01. Call of the Carnyx
03. The Ancient Ones
05. Beyond the Wall
An exponent of a very different kind of frostbitten extremity, SAOR mastermind Andy Marshall has been steadily exploring the uncharted territory between black metal’s grim grandeur and the widescreen, emotional potency of atmospheric folk music. In truth, his music has always seemed entirely organic and natural, as if flowing directly from his fingertips, impervious to prevailing winds and proudly at one with the soil beneath his feet. If that all sounds like romantic hogwash, then you can blame records like “Origins”, because SAOR have again created something that seeks to transport the listener away from the petty minutiae of the everyday and to somewhere epic, beautiful and unsullied by human hand.
Opener “Call of the Carnyx” demonstrates how Marshall‘s songwriting has been gradually refined over the years. Where previous albums occasionally laboured a melodic point for the sake of repetition, here SAOR are carrying no extra weight, and every riff and melody lasts no longer than it needs to. The end result is perfectly paced barrages of wind-battered black metal pomp like “Fallen”, which veers perilously close to Scottish folk cliché but never quite reaches for the novelty sporran, and the closing title track, which is as absurdly rousing and uplifting as anything released in the name of metal this year. If it also sparks trace memories of BIG COUNTRY and THIN LIZZY, then so be it.

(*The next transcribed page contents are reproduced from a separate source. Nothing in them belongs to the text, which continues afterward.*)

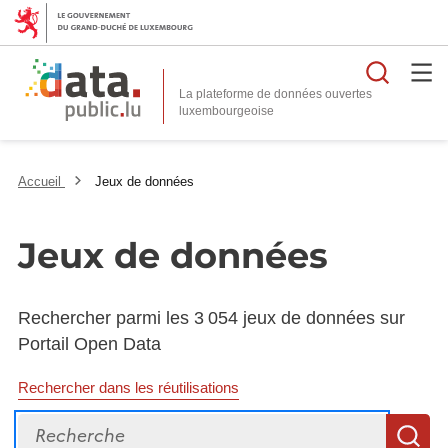
Reche
La plateforme de données ouvertes
Accueil
Jeux de données
Jeux de données
Rechercher parmi les 3 054 jeux de données sur
Portail Open Data
Rechercher dans les réutilisations
Recherche
R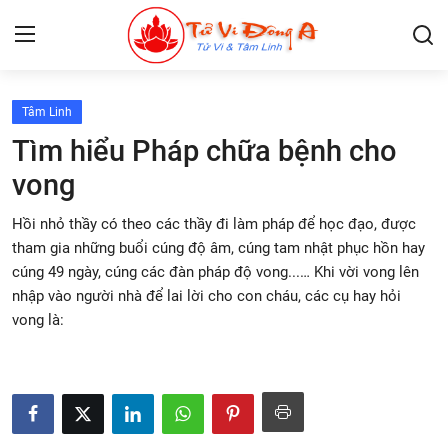
Tâm Linh
Lập Lá Số Tử Vi
Tìm hiểu Pháp chữa bệnh cho
vong
Kiến Thức Tử Vi
Hồi nhỏ thầy có theo các thầy đi làm pháp để học đạo, được
Xem bói
tham gia những buổi cúng độ âm, cúng tam nhật phục hồn hay
cúng 49 ngày, cúng các đàn pháp độ vong...… Khi vời vong lên
Tâm Linh
nhập vào người nhà để lai lời cho con cháu, các cụ hay hỏi
vong là:
Giải mã giấc mơ
Liên Hệ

The most telling demonstration of SAOR‘s evolution comes with “Auruora”: an untamed, eight-minute sprawl, predicated on another sumptuous, heart-rending melody, but embellished with bursts of spitting, blackened fury, ghostly choral vocals and, most surprisingly, an authentic sense of melodic (and therefore emotional) resolution. It’s a beautiful and brutal piece of music that wields far greater real-world power than any scowling paean to Satan. Haunted by humanity but elevated by the sheer majesty of nature, SAOR are the perfect, primal response to this shitty world.